4. Run the following T-SQL to create the fact table and load it by joining staging orders with the dimension tables to look up surrogate keys:

    -- Create and load the fact table with surrogate key lookups
    CREATE TABLE fact.sales (
        sales_key BIGINT IDENTITY,
        date_key BIGINT NOT NULL,
        customer_key BIGINT NOT NULL,
        product_key BIGINT NOT NULL,
        quantity INT,
        unit_price DECIMAL(10,2),
        sales_amount DECIMAL(12,2)
    );
   
    INSERT INTO fact.sales
        (date_key, customer_key, product_key, quantity, unit_price, sales_amount)
    SELECT
        d.date_key,
        c.customer_key,
        p.product_key,
        o.quantity,
        o.unit_price,
        o.quantity * o.unit_price
    FROM staging.orders AS o
    INNER JOIN dim.date AS d
        ON o.order_date = d.calendar_date
    INNER JOIN dim.customer AS c
        ON o.customer_id = c.customer_id
        AND c.is_current = 1
    INNER JOIN dim.product AS p
        ON o.product_id = p.product_id
    WHERE o.status = 'Completed';
   

   The fact table load translates natural business keys (like customer_id) into surrogate keys from the dimension tables. The join to dim.customer filters on is_current = 1 to link each fact row to the current version of the customer record.
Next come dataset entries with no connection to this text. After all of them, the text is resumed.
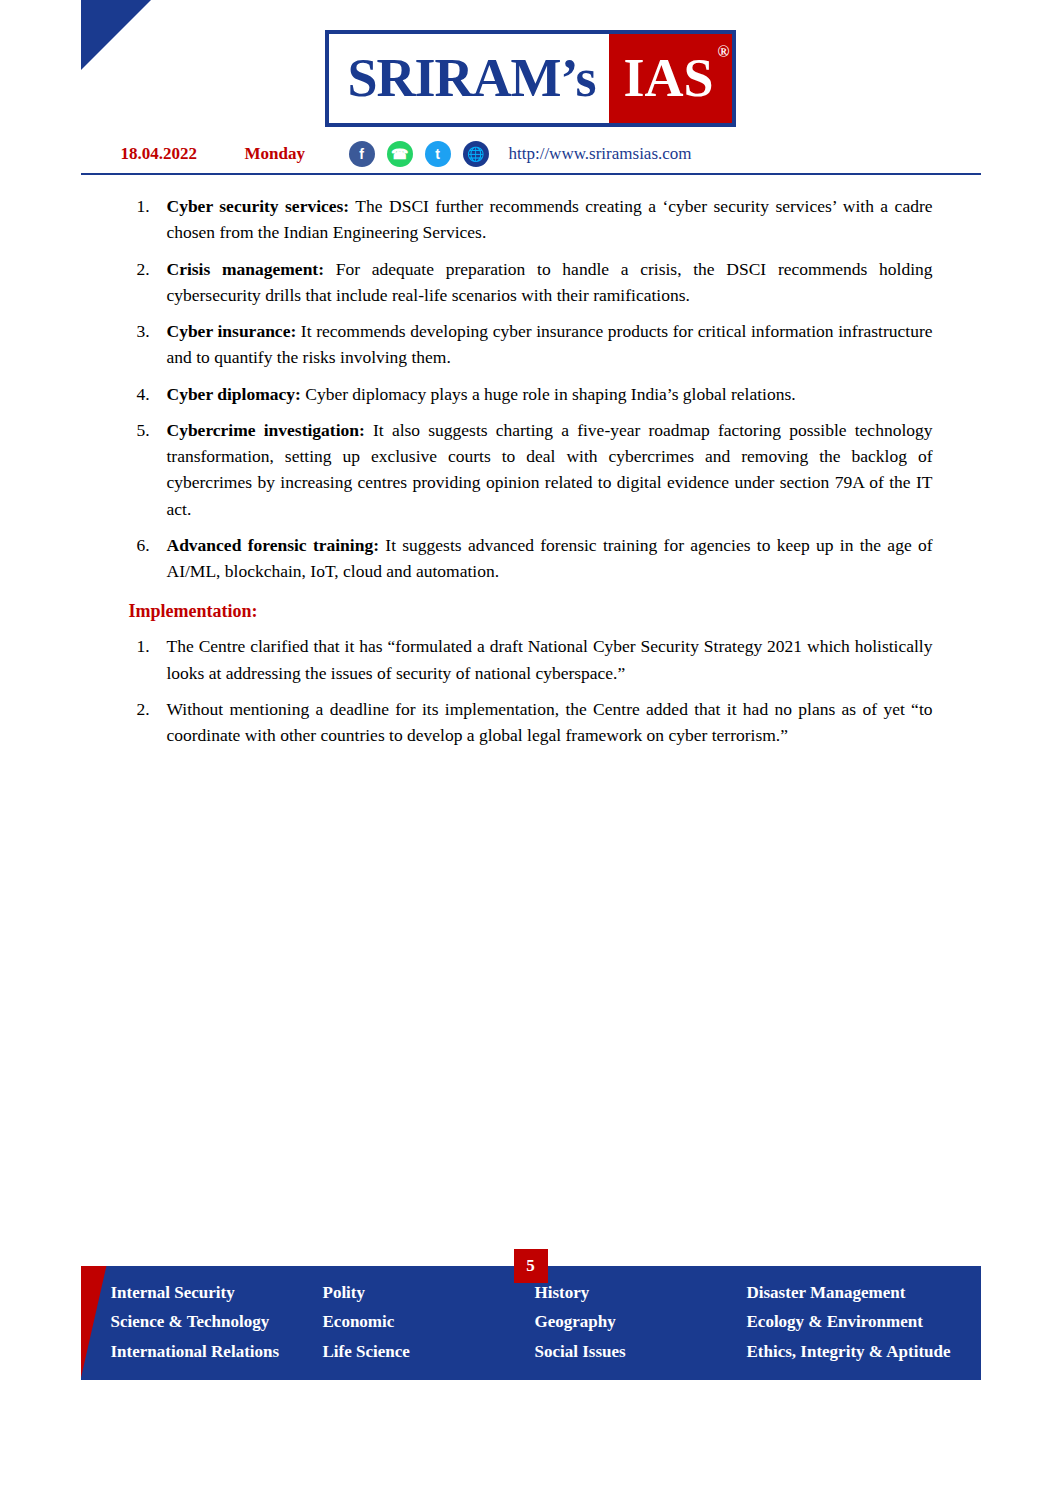SRIRAM’s
IAS®
18.04.2022 Monday f ☎ t 🌐 http://www.sriramsias.com
Cyber security services: The DSCI further recommends creating a ‘cyber security services’ with a cadre chosen from the Indian Engineering Services.
Crisis management: For adequate preparation to handle a crisis, the DSCI recommends holding cybersecurity drills that include real-life scenarios with their ramifications.
Cyber insurance: It recommends developing cyber insurance products for critical information infrastructure and to quantify the risks involving them.
Cyber diplomacy: Cyber diplomacy plays a huge role in shaping India’s global relations.
Cybercrime investigation: It also suggests charting a five-year roadmap factoring possible technology transformation, setting up exclusive courts to deal with cybercrimes and removing the backlog of cybercrimes by increasing centres providing opinion related to digital evidence under section 79A of the IT act.
Advanced forensic training: It suggests advanced forensic training for agencies to keep up in the age of AI/ML, blockchain, IoT, cloud and automation.
Implementation:
The Centre clarified that it has “formulated a draft National Cyber Security Strategy 2021 which holistically looks at addressing the issues of security of national cyberspace.”
Without mentioning a deadline for its implementation, the Centre added that it had no plans as of yet “to coordinate with other countries to develop a global legal framework on cyber terrorism.”
5
Internal Security Polity History Disaster Management Science & Technology Economic Geography Ecology & Environment International Relations Life Science Social Issues Ethics, Integrity & Aptitude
5. Query the fact table joined back to dimensions to verify the data:

    -- Verify: query fact table joined back to dimensions
    SELECT
        d.calendar_date,
        d.month_name,
        c.customer_name,
        c.segment,
        p.product_name,
        p.category,
        f.quantity,
        f.sales_amount
    FROM fact.sales AS f
    INNER JOIN dim.date AS d ON f.date_key = d.date_key
    INNER JOIN dim.customer AS c ON f.customer_key = c.customer_key
    INNER JOIN dim.product AS p ON f.product_key = p.product_key
    ORDER BY d.calendar_date;
   

   The results show 11 completed orders with customer names, segments, product names, and categories resolved from the dimension tables.

Try it with Copilot (Optional)

Open a new SQL query, select the Copilot button, and enter a prompt such as:

“Write a query that shows total sales amount by product category and quarter using the fact.sales and dimension tables”

Review and run the generated T-SQL. This queries the dimensional model you built without modifying any tables.

Verify the final state

Run the following query to list all objects you created during this lab:

-- List all warehouse objects by schema and type
SELECT
    TABLE_SCHEMA AS [schema],
    TABLE_NAME AS [name],
    TABLE_TYPE AS [type]
FROM INFORMATION_SCHEMA.TABLES
WHERE TABLE_SCHEMA IN ('staging', 'dim', 'fact', 'gold')
UNION ALL
SELECT
    ROUTINE_SCHEMA,
    ROUTINE_NAME,
    ROUTINE_TYPE
FROM INFORMATION_SCHEMA.ROUTINES
WHERE ROUTINE_SCHEMA IN ('staging', 'dim', 'fact', 'gold')
ORDER BY [schema], [type], [name];

The results should include the following 11 objects:

Note: If you also ran the optional Copilot prompts, you may see additional objects like gold.vw_customer_summary or gold.usp_top_customers.

Clean up resources

In this exercise, you created a warehouse with staging data and built T-SQL transformation objects including queries, a view, a stored procedure with parameters, and dimensional tables following the star schema pattern.

If you’ve finished exploring your warehouse, you can delete the workspace you created for this exercise.

1. In the bar on the left, select the icon for your workspace to view all of the items it contains.
2. In the toolbar, select Workspace settings.
3. In the General section, select Remove this workspace.